[Data extract — start]

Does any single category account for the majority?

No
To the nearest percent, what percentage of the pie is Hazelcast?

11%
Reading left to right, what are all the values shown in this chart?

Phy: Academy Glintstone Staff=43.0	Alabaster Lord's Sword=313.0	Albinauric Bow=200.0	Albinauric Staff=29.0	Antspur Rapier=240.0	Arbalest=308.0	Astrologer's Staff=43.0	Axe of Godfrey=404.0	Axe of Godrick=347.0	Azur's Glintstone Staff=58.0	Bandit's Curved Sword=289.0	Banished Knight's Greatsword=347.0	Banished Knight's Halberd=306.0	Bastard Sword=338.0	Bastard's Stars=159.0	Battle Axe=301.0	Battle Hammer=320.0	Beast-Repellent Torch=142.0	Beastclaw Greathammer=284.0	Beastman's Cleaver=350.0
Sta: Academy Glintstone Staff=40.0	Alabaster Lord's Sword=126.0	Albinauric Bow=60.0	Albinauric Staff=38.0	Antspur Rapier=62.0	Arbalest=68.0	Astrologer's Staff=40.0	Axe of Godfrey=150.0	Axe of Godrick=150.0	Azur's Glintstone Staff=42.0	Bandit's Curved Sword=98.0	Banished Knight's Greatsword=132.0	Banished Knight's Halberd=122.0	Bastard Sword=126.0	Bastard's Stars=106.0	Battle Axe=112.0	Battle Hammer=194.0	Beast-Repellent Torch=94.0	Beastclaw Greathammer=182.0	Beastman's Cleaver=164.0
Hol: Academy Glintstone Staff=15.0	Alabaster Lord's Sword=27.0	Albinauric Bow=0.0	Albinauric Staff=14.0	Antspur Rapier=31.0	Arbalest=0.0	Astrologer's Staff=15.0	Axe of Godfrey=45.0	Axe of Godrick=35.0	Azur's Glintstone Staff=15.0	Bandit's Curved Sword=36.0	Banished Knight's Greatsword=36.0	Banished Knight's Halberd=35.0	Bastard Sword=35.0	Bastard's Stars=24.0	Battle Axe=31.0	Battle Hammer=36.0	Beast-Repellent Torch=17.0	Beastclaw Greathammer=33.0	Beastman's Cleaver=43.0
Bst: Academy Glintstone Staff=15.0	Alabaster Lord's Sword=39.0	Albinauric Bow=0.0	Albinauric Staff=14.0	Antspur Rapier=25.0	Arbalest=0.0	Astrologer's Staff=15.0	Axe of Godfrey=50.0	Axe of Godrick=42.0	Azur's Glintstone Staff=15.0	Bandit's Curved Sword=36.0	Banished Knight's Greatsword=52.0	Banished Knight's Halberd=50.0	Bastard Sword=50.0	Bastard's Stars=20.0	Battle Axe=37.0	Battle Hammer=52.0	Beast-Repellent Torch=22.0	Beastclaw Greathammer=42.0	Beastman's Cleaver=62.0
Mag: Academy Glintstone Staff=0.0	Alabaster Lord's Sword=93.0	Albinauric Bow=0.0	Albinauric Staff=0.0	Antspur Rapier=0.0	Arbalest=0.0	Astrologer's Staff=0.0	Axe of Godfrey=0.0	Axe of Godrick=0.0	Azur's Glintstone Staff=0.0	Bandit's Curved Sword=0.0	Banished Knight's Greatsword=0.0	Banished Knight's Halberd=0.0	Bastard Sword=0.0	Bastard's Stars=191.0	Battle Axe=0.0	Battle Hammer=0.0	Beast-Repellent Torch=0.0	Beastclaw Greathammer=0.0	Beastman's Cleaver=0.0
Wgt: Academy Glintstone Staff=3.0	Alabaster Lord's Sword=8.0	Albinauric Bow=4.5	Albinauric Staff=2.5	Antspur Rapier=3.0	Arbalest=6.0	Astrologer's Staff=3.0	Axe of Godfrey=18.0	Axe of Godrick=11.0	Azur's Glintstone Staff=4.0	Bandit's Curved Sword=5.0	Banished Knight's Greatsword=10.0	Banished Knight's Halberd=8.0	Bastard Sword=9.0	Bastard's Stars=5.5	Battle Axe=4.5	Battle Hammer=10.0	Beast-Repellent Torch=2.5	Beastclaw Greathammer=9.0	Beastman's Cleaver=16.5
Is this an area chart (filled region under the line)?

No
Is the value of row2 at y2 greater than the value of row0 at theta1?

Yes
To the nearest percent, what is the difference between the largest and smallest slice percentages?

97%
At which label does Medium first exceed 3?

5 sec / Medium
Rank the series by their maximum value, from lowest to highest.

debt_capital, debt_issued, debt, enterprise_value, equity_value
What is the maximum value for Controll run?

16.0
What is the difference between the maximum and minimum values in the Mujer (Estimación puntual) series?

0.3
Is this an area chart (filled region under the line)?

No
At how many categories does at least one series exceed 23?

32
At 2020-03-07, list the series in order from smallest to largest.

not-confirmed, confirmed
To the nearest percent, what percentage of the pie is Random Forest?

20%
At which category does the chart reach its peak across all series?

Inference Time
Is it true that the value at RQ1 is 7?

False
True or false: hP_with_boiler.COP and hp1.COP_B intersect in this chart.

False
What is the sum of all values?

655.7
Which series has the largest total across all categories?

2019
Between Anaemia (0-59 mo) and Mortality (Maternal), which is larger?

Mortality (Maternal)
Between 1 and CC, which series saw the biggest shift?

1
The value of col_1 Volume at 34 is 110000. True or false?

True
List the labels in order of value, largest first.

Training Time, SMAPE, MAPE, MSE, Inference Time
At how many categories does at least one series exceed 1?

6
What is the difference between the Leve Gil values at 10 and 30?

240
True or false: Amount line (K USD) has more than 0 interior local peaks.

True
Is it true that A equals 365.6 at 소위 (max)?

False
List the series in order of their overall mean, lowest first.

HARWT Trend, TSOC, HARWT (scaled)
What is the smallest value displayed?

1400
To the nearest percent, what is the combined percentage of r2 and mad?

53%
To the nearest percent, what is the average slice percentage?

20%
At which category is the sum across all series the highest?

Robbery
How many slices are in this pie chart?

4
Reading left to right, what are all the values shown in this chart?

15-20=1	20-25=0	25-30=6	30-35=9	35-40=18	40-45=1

[Data extract — finish]

### Task to complete
Which lines in the items above contain the word "category"? Gather each of them in full.

### Response area
Does any single category account for the majority?
At which category does the chart reach its peak across all series?
At which category is the sum across all series the highest?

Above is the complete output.